İlhan Selçuk 1999 seçimlerinde sola döndü dedi ki, “Ben MHP’lileri affettim, siz de affedin, bunlarla ittifak yapalım.” Birçok sosyalistin gözünde o gün İlhan Selçuk bitti. 1970’lerin faşist saldırılarını yaşamış insanlar için İlhan Selçuk diye birisi yok artık, olamaz da… O yüzden şimdi bizim cephemizdeki hiç kimse “Ya canım İlhan Selçuk’a yazık oldu” diye duygulanmıyor. Ama biz onun karşısındakinin de Kanlı Pazar’da karşımıza dikilmiş olanlar olduğunu biliyoruz. Biz onu da unutmadık ve bu hafıza insanları arzulu kılmıyor; mevzu budur.

_Veri Listesi_
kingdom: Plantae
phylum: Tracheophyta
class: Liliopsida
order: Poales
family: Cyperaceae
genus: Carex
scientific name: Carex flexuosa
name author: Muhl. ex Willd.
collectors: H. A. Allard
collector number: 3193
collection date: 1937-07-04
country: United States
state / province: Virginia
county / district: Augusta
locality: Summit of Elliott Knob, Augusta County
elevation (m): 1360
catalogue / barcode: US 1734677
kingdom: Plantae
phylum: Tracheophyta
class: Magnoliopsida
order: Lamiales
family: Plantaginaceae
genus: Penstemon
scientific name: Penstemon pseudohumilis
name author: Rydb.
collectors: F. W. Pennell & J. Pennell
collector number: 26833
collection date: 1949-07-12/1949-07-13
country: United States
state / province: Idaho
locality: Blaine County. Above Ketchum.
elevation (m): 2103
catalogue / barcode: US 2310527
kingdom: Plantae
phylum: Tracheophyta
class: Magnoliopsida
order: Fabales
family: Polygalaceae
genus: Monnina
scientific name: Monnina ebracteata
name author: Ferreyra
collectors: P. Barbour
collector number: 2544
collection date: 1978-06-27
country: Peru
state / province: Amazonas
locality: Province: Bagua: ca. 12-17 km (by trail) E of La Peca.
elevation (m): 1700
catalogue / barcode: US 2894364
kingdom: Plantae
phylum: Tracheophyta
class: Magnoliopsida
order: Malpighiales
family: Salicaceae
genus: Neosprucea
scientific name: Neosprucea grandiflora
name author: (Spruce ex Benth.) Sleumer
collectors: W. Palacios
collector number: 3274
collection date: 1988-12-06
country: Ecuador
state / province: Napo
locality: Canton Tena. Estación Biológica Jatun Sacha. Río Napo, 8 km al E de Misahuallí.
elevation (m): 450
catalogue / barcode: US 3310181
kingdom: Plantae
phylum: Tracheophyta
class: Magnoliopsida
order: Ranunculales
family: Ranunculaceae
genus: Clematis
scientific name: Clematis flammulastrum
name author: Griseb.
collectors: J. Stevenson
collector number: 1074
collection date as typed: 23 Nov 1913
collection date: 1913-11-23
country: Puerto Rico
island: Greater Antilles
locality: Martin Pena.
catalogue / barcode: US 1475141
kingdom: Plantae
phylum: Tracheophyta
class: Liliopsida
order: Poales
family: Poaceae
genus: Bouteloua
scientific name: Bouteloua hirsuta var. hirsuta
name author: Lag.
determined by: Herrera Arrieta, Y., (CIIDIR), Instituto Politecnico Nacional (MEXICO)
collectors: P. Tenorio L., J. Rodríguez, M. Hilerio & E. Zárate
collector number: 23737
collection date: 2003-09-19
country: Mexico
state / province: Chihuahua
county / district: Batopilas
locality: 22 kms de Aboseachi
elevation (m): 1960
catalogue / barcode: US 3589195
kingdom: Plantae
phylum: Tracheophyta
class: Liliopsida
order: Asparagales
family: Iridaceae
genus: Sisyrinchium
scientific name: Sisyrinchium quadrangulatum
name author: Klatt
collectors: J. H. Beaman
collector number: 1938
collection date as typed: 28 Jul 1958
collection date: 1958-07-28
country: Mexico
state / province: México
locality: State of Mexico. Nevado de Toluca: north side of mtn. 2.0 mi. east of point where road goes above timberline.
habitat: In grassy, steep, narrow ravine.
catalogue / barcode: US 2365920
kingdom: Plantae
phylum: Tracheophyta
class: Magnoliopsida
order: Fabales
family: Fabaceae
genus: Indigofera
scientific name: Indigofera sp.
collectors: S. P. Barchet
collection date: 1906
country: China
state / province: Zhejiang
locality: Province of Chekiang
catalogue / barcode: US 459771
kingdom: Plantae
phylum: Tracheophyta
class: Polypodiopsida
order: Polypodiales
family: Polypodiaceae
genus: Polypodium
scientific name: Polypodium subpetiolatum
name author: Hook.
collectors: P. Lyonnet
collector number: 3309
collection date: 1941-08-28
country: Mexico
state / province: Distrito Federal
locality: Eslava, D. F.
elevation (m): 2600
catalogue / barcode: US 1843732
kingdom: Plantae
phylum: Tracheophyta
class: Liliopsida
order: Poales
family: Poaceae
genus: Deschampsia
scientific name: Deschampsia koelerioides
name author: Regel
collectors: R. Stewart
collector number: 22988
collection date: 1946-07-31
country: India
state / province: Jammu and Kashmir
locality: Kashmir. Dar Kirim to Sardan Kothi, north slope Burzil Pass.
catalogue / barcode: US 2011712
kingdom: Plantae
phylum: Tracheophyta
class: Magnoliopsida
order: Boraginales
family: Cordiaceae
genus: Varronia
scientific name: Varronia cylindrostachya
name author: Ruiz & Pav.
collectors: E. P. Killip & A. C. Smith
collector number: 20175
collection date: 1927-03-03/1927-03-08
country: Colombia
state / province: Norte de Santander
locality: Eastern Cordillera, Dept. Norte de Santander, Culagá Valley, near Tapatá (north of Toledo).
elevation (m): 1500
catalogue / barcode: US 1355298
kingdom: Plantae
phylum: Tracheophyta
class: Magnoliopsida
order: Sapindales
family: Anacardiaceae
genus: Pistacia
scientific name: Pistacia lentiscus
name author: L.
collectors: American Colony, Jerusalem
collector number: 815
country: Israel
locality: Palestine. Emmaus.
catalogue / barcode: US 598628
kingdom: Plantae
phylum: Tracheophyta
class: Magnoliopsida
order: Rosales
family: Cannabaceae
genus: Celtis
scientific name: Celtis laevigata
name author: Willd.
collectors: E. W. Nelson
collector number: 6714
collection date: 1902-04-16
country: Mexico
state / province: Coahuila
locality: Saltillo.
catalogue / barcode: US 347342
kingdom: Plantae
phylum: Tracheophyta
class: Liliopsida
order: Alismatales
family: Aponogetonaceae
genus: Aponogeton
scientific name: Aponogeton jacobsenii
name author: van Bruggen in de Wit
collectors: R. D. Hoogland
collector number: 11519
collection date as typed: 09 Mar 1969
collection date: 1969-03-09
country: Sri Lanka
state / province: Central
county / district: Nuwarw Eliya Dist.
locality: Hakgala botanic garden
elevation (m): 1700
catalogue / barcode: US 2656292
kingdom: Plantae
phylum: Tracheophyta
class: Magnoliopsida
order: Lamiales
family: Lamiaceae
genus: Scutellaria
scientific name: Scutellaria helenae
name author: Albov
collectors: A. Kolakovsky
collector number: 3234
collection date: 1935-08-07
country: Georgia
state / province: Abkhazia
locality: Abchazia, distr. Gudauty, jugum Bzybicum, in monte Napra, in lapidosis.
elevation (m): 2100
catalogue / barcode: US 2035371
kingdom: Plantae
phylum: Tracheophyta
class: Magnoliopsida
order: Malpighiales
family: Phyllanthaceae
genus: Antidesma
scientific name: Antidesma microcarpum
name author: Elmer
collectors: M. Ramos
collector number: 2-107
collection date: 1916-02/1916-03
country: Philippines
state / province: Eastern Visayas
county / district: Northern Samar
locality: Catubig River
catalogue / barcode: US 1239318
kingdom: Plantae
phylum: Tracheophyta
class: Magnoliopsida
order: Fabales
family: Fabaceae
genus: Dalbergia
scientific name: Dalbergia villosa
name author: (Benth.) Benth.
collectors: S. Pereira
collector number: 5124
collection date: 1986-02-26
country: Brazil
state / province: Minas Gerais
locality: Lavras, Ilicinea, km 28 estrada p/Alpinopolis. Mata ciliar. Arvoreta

_Alıştırma Ayrıntıları_
İlhan Selçuk üzerine olan metinde “İlhan Selçuk 1999” sözlerinden başlayıp “kılmıyor; mevzu budur.” sözlerine kadar uzanan bölümü harfi harfine aktarır mısın?

_Çözümlü Yanıt_
İlhan Selçuk 1999 seçimlerinde sola döndü dedi ki, “Ben MHP’lileri affettim, siz de affedin, bunlarla ittifak yapalım.” Birçok sosyalistin gözünde o gün İlhan Selçuk bitti. 1970’lerin faşist saldırılarını yaşamış insanlar için İlhan Selçuk diye birisi yok artık, olamaz da… O yüzden şimdi bizim cephemizdeki hiç kimse “Ya canım İlhan Selçuk’a yazık oldu” diye duygulanmıyor. Ama biz onun karşısındakinin de Kanlı Pazar’da karşımıza dikilmiş olanlar olduğunu biliyoruz. Biz onu da unutmadık ve bu hafıza insanları arzulu kılmıyor; mevzu budur.